Coptic priest Kyrillos Alorshalemy, 41, said he appreciated the quiet so he could pray and meditate.
In normal times, he said he would have to stand for hours because people "ask priests to pray for them — 10, 20 people every day."
The lack of crowds means "it is easier to park and get pictures," said a 43-year-old smiling woman who asked not to be identified.
She prays on behalf of paying customers unable to do so in person.
Their prayers were printed out, and she photographed them before the Stone of Unction, the rock slab where tradition says the body of Jesus was prepared for burial.
Franciscan Sister Maria Celina Mendoza said she had mixed feelings.
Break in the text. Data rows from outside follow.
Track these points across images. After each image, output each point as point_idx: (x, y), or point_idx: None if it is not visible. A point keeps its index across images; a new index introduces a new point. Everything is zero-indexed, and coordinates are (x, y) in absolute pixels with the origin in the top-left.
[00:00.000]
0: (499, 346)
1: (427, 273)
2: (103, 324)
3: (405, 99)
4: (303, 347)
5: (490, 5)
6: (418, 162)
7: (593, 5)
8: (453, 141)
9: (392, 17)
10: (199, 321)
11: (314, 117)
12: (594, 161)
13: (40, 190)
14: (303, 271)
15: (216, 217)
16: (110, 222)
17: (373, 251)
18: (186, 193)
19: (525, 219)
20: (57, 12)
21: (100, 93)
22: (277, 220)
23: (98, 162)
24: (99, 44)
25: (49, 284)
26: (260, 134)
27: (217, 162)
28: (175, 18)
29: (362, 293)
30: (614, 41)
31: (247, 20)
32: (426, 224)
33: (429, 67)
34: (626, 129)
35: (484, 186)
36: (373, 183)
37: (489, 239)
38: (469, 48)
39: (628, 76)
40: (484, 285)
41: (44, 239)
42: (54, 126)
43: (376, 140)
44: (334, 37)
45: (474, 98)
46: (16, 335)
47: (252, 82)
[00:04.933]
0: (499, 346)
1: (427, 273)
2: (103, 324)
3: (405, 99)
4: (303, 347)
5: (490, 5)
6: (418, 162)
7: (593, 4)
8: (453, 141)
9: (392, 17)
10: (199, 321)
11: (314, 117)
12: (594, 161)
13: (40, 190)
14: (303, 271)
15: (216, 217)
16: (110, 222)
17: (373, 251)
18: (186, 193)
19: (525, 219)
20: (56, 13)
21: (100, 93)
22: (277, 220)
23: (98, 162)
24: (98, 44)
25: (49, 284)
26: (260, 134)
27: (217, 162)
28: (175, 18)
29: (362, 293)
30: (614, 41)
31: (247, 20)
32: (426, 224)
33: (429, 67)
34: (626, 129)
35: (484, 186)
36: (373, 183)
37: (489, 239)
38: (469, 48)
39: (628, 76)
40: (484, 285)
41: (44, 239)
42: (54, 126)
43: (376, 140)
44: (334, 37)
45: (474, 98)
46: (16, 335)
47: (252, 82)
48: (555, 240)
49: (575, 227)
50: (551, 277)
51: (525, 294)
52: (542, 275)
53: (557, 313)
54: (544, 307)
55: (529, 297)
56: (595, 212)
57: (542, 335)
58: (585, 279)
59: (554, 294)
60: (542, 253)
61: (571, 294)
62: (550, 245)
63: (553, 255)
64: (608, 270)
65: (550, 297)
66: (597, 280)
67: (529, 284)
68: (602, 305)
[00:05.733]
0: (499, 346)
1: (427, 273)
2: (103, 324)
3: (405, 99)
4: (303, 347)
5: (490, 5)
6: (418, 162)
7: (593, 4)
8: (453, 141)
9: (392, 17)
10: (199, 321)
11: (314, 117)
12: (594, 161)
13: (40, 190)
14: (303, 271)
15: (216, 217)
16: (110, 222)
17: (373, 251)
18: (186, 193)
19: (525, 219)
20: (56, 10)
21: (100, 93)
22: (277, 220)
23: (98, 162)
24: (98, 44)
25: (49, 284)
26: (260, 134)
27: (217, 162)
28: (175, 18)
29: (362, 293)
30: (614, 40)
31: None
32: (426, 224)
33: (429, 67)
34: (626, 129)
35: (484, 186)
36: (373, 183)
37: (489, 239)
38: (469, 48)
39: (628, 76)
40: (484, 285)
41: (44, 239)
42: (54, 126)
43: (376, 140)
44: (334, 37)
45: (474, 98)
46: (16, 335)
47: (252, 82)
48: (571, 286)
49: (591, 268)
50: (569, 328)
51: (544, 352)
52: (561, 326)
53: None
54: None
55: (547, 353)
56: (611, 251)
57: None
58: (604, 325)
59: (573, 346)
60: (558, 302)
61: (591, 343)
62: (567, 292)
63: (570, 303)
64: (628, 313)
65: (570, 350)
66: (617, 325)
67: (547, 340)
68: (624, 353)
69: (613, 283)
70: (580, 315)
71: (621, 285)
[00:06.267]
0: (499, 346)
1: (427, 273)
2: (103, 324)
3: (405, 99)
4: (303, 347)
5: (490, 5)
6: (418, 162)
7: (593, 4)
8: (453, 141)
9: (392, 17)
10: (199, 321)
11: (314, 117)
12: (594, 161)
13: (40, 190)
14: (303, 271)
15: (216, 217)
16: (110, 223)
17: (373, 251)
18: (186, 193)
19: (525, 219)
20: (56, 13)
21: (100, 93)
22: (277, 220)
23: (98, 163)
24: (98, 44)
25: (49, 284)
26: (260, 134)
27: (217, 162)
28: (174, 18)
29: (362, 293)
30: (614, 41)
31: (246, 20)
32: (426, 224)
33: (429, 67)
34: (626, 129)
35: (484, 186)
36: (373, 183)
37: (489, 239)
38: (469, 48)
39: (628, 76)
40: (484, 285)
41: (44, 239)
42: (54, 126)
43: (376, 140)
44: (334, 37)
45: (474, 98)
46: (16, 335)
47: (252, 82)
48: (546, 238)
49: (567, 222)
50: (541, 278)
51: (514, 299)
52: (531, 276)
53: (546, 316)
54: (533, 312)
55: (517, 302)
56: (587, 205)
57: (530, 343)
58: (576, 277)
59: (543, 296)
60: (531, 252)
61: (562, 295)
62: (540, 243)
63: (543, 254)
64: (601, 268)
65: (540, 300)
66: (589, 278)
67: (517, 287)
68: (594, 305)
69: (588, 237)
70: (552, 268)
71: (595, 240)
She arrived in September for a three-month stay, but spent almost a month "locked up" in a pilgrims' house in the Holy City after October 7.
Returning at the beginning of November, she felt "great emotion at being able to enter alone" the tiny sanctuary, with "no one telling you to leave."
'Really sad'
The 69-year-old Mexican nun, a missionary in Angola, added: "On the other hand, the fact that all these people ... have left makes me really sad."
With no pilgrims or tourists, residents now have "easy access, let's say, that we don't have all the time," said a Palestinian Greek Orthodox woman, 39, who preferred not to give her name.
But "the reason behind it is so sad," she said.
"This is the first time that I'm able to come back, to get the chance to pray and maybe light a candle and pray for peace."
Much of the current activity around the holy building is linked to restoration work begun at the start of last year.
Franciscan Father Stephane Milovitch, director of the Cultural Heritage Office for the Custodia Terrae Sanctae in Jerusalem, said work to restore the basilica's pavement, and some archaeological excavation, has "begun again" with the return of some Palestinian workers.
The 57-year-old Frenchman said he had also noted the return of some "Filipino, Indian and some South American" immigrants.
"The Church of the Holy Sepulchre reunites Christians separated elsewhere" as it is administered by the Roman Catholic, Greek Orthodox and Armenian Orthodox communities, and frequented by the Coptic and Syrian Orthodox churches, he said.
And with no crowding, the current "catastrophe" at least offers "time to meditate and bear in our prayers the suffering of one and all."